• **READING PASSAGE**
BEGIN

The How of Eating
Mindfulness at Mealtimes
It is not only what you eat, but how you eat that has a profound effect on your health and wellness. Much of our modern lives revolve around convenience and the pressure for personal productivity, leading to unhealthy eating habits. I invite you to consider how incredibly important it is to take time out to leisurely enjoy one of life’s greatest necessities and potential pleasures--eating.
Stressful eating constricts blood flow to your stomach and therefore greatly impedes digestion. When digestion is not working properly, bloating, gas, constipation, low energy and ultimately weight gain ensue. As the obesity epidemic is dangerously on the rise, becoming a slow eater is a simple, no-cost part of the solution.
Identify your eating style. Are you a fast eater? A slow eater? A stand-over-the-kitchen-counter eater? An eat-in-the-car eater? Perhaps you take most of your daily meals at the computer and wonder how your food disappeared so quickly, because you can’t even remember eating it. Mindful eating lets you use all of your senses. Notice the color, smell, taste and texture of each bite. Try a few of these simple tips for mindful eating:
- Sit silently for one minute before you begin eating. Take a few deep breaths. Give gratitude for your meal.

END

• **EXCERPTED RECORDS**
BEGIN

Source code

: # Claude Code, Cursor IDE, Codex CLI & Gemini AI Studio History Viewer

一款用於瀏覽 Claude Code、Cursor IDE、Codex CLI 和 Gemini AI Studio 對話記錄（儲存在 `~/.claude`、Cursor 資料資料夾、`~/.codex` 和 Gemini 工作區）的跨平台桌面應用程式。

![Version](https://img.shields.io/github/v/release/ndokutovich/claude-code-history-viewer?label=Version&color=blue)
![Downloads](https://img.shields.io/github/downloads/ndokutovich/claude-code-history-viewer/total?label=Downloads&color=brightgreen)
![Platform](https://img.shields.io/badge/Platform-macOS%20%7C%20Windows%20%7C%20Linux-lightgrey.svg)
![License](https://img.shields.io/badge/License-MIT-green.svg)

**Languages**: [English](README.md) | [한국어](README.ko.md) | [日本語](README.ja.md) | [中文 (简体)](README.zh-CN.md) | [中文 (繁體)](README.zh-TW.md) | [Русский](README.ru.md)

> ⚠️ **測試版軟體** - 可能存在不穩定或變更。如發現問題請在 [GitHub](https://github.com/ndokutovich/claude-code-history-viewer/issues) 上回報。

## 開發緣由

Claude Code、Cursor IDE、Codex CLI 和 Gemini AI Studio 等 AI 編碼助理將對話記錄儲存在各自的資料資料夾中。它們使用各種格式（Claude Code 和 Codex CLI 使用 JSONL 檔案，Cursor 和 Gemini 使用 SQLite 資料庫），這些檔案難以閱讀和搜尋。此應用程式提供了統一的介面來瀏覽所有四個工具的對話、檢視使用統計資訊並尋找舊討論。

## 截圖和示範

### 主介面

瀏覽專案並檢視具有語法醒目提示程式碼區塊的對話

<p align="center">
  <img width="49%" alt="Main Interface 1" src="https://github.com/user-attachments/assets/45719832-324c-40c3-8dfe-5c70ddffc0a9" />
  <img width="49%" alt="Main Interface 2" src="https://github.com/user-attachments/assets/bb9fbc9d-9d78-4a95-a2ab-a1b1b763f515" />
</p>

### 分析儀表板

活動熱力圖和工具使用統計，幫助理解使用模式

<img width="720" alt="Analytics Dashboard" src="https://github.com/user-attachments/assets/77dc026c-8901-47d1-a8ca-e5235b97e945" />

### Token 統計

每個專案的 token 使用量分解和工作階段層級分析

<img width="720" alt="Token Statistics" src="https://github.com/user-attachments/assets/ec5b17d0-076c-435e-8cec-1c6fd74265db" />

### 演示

END

• **REQUIRED WORK**
Please retype the whole text on mindful eating word for word. The lines are not connected to the text.

• **ANSWER**
The How of Eating
Mindfulness at Mealtimes
It is not only what you eat, but how you eat that has a profound effect on your health and wellness. Much of our modern lives revolve around convenience and the pressure for personal productivity, leading to unhealthy eating habits. I invite you to consider how incredibly important it is to take time out to leisurely enjoy one of life’s greatest necessities and potential pleasures--eating.
Stressful eating constricts blood flow to your stomach and therefore greatly impedes digestion. When digestion is not working properly, bloating, gas, constipation, low energy and ultimately weight gain ensue. As the obesity epidemic is dangerously on the rise, becoming a slow eater is a simple, no-cost part of the solution.
Identify your eating style. Are you a fast eater? A slow eater? A stand-over-the-kitchen-counter eater? An eat-in-the-car eater? Perhaps you take most of your daily meals at the computer and wonder how your food disappeared so quickly, because you can’t even remember eating it. Mindful eating lets you use all of your senses. Notice the color, smell, taste and texture of each bite. Try a few of these simple tips for mindful eating:
- Sit silently for one minute before you begin eating. Take a few deep breaths. Give gratitude for your meal.